Forman-Hoffman Valerie L, Ruffin Timothy, Schultz Susan K
Department of Respiratory Care, The University of Iowa, Roy J and Lucille A Carver College of Medicine, Iowa City, IA, USA.
Ann Clin Psychiatry. 2006 Apr-Jun;18(2):123-7. doi: 10.1080/10401230600614660.
The refeeding process is a particularly dangerous time for some anorexia nervosa (AN) patients. Great physiologicatress can occur from imposing a large caloric intake on a body dealing with the effects of long-term starvation. Accurate predictive equations of basal metabolic rate (BMR) are needed to ensure AN patients gain weight at a safe rate.
Patients with AN undergoing strictly controlled nutritional rehabilitation on an inpatient unit were examined for changes in BMR via indirect calorimetry. Seven female patients were assessed shortly after inpatient admission. Follow-up measures of weight and BMR were obtained after three weeks of refeeding treatment comprised of approximately 3500 kcal/day.
Body mass index (BMI) increased in all subjects from a median 13.7 kg/m2 at baseline to 15.2 kg/m2. BMR also increased from a median of 1000 kcal/day to 1220 kcal/day. The Owens and Mifflin equations were moderately accurate (within 10%) of predicted BMR at baseline and 3-week follow-up, and the Harris-Benedict equation was very accurate (within 2%) at 3-week follow-up only.

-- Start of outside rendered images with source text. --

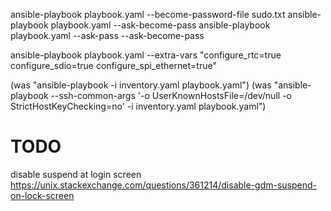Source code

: ansible-playbook playbook.yaml --become-password-file sudo.txt
ansible-playbook playbook.yaml --ask-become-pass
ansible-playbook playbook.yaml --ask-pass --ask-become-pass

ansible-playbook playbook.yaml --extra-vars "configure_rtc=true configure_sdio=true configure_spi_ethernet=true"

(was "ansible-playbook -i inventory.yaml playbook.yaml")
(was "ansible-playbook --ssh-common-args '-o UserKnownHostsFile=/dev/null -o
StrictHostKeyChecking=no' -i inventory.yaml playbook.yaml")

# TODO

disable suspend at login screen
https://unix.stackexchange.com/questions/361214/disable-gdm-suspend-on-lock-screen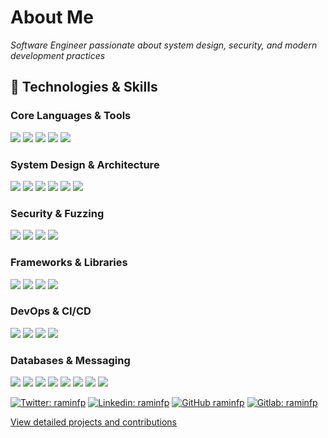 # About Me
*Software Engineer passionate about system design, security, and modern development practices*


## 🔧 Technologies & Skills

### Core Languages & Tools
![](https://img.shields.io/badge/Code-C-informational?style=flat&logo=c&logoColor=white&color=6aa6f8)
![](https://img.shields.io/badge/Code-Python-informational?style=flat&logo=python&logoColor=white&color=6aa6f8)
![](https://img.shields.io/badge/Code-Golang-informational?style=flat&logo=go&logoColor=white&color=6aa6f8)
![](https://img.shields.io/badge/Code-Rust-informational?style=flat&logo=rust&logoColor=white&color=6aa6f8)
![](https://img.shields.io/badge/Shell-Bash-informational?style=flat&logo=gnu-bash&logoColor=white&color=6aa6f8)

### System Design & Architecture
![](https://img.shields.io/badge/Architecture-Event_Driven-informational?style=flat&logo=apache-kafka&logoColor=white&color=2bbc8a)
![](https://img.shields.io/badge/Architecture-Microservices-informational?style=flat&logo=fastapi&logoColor=white&color=2bbc8a)
![](https://img.shields.io/badge/Stack-ELK-informational?style=flat&logo=elasticsearch&logoColor=white&color=2bbc8a)
![](https://img.shields.io/badge/Pattern-BFF-informational?style=flat&logo=fastapi&logoColor=white&color=2bbc8a)
![](https://img.shields.io/badge/Pipeline-ETL-informational?style=flat&logo=apache-airflow&logoColor=white&color=2bbc8a)
![](https://img.shields.io/badge/Architecture-Clean-informational?style=flat&logo=material-design&logoColor=white&color=2bbc8a)

### Security & Fuzzing
![](https://img.shields.io/badge/Security-Fuzzing-informational?style=flat&logo=security&logoColor=white&color=red)
![](https://img.shields.io/badge/Tool-LibFuzzer-informational?style=flat&logo=security&logoColor=white&color=red)
![](https://img.shields.io/badge/Tool-Jazzer-informational?style=flat&logo=java&logoColor=white&color=red)
![](https://img.shields.io/badge/Tool-KLEE-informational?style=flat&logo=security&logoColor=white&color=red)

### Frameworks & Libraries
![](https://img.shields.io/badge/Framework-Django-informational?style=flat&logo=django&logoColor=white&color=blue)
![](https://img.shields.io/badge/Framework-Chi-informational?style=flat&logo=go&logoColor=white&color=blue)
![](https://img.shields.io/badge/Framework-Gin-informational?style=flat&logo=go&logoColor=white&color=blue)
![](https://img.shields.io/badge/Protocol-gRPC-informational?style=flat&logo=google&logoColor=white&color=blue)

### DevOps & CI/CD
![](https://img.shields.io/badge/Tool-Docker-informational?style=flat&logo=docker&logoColor=white&color=orange)
![](https://img.shields.io/badge/Tool-Git-informational?style=flat&logo=git&logoColor=white&color=orange)
![](https://img.shields.io/badge/Tool-HAProxy-informational?style=flat&logo=nginx&logoColor=white&color=orange)
![](https://img.shields.io/badge/CI/CD-Pipeline-informational?style=flat&logo=github-actions&logoColor=white&color=orange)

### Databases & Messaging
![](https://img.shields.io/badge/Database-Redis-informational?style=flat&logo=redis&logoColor=white&color=yellow)
![](https://img.shields.io/badge/Queue-Kafka-informational?style=flat&logo=apache-kafka&logoColor=white&color=yellow)
![](https://img.shields.io/badge/Database-PostgreSQL-informational?style=flat&logo=postgresql&logoColor=white&color=blue)
![](https://img.shields.io/badge/Search-Elasticsearch-informational?style=flat&logo=elasticsearch&logoColor=white&color=green)
![](https://img.shields.io/badge/Queue-RabbitMQ-informational?style=flat&logo=rabbitmq&logoColor=white&color=orange)
![](https://img.shields.io/badge/Monitoring-Prometheus-informational?style=flat&logo=prometheus&logoColor=white&color=red)
![](https://img.shields.io/badge/Visualization-Grafana-informational?style=flat&logo=grafana&logoColor=white&color=purple)
![](https://img.shields.io/badge/Storage-MinIO-informational?style=flat&logo=minio&logoColor=white&color=grey)



[![Twitter: raminfp](https://img.shields.io/twitter/follow/realraminfp?style=social)](https://twitter.com/realraminfp)
[![Linkedin: raminfp](https://img.shields.io/badge/-raminfp-blue?style=flat-square&logo=Linkedin&logoColor=white&link=https://www.linkedin.com/in/raminfp/)](https://www.linkedin.com/in/raminfp/)
[![GitHub raminfp](https://img.shields.io/github/followers/raminfp?label=follow&style=social)](https://github.com/raminfp)
[![Gitlab: raminfp](https://img.shields.io/badge/-raminfp-blue?style=flat-square&logo=Gitlab&logoColor=white&link=https://www.gitlab.com/raminfp/)](https://gitlab.com/raminfp)


[View detailed projects and contributions](./ABOUTME.md)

These results may guide nutritional therapies for AN by demonstrating the suppression of metabolism induced by calorie restriction as well as its relatively prompt rebound to expected values with weight gain. Derivation of accurate predictive equations for use during the early refeeding period is needed.
对于一些神经性厌食症(AN)患者来说,重新进食过程是一个特别危险的时期。给长期饥饿的身体强行摄入大量热量可能会导致巨大的生理压力。需要准确的基础代谢率(BMR)预测方程,以确保AN患者以安全的速度增加体重。
对在住院部接受严格控制营养康复治疗的AN患者,通过间接测热法检测其基础代谢率的变化。7名女性患者在入院后不久接受评估。在为期三周、每日热量约为3500千卡的重新进食治疗后,获取体重和基础代谢率的随访测量值。
所有受试者的体重指数(BMI)从基线时的中位数13.7kg/m²增至15.2kg/m²。基础代谢率也从中位数1000千卡/天增至1220千卡/天。欧文斯方程和米夫林方程在基线和3周随访时对基础代谢率预测值的准确性中等(误差在10%以内),而哈里斯-本尼迪克特方程仅在3周随访时非常准确(误差在2%以内)。
这些结果通过证明热量限制引起的代谢抑制以及随着体重增加其相对迅速反弹至预期值,可为AN的营养治疗提供指导。需要推导在重新进食早期使用的准确预测方程。